Write out the entries below exactly, but only from the line containing "How to Update Apple ID Account Information" through the line containing "landscapes such as", and without the pictures.
· · · · · · ·
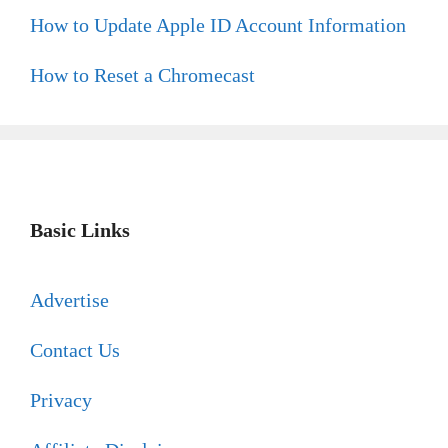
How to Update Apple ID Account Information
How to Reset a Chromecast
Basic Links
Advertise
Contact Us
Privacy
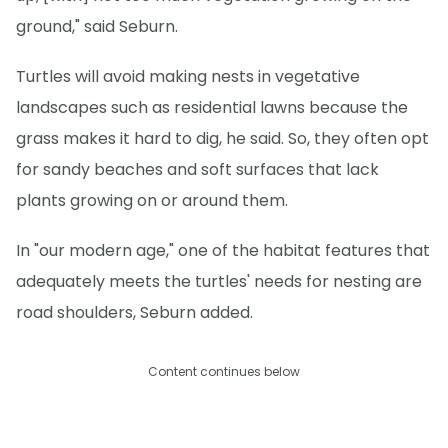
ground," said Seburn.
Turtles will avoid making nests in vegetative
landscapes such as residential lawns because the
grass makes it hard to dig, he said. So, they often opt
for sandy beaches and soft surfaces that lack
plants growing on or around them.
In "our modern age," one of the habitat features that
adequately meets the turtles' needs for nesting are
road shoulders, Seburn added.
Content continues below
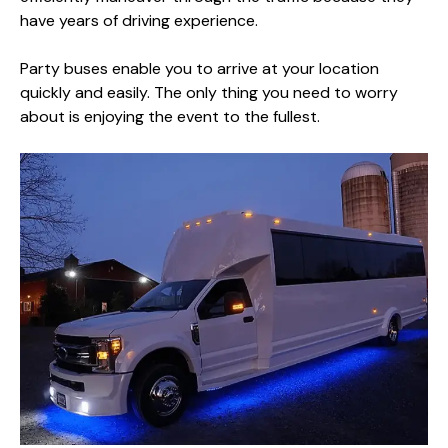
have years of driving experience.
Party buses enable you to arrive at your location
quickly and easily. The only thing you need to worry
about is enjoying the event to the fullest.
· · · · · · ·
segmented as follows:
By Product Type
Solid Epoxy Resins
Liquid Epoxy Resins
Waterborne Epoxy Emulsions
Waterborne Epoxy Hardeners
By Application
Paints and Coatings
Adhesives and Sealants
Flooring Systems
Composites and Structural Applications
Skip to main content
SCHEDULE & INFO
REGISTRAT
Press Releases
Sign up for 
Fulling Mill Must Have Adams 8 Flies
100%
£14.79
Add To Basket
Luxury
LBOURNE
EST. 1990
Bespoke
· · · · · · ·
## Response area
How to Update Apple ID Account Information
How to Reset a Chromecast
Basic Links
Advertise
Contact Us
Privacy
ground," said Seburn.
Turtles will avoid making nests in vegetative
landscapes such as residential lawns because the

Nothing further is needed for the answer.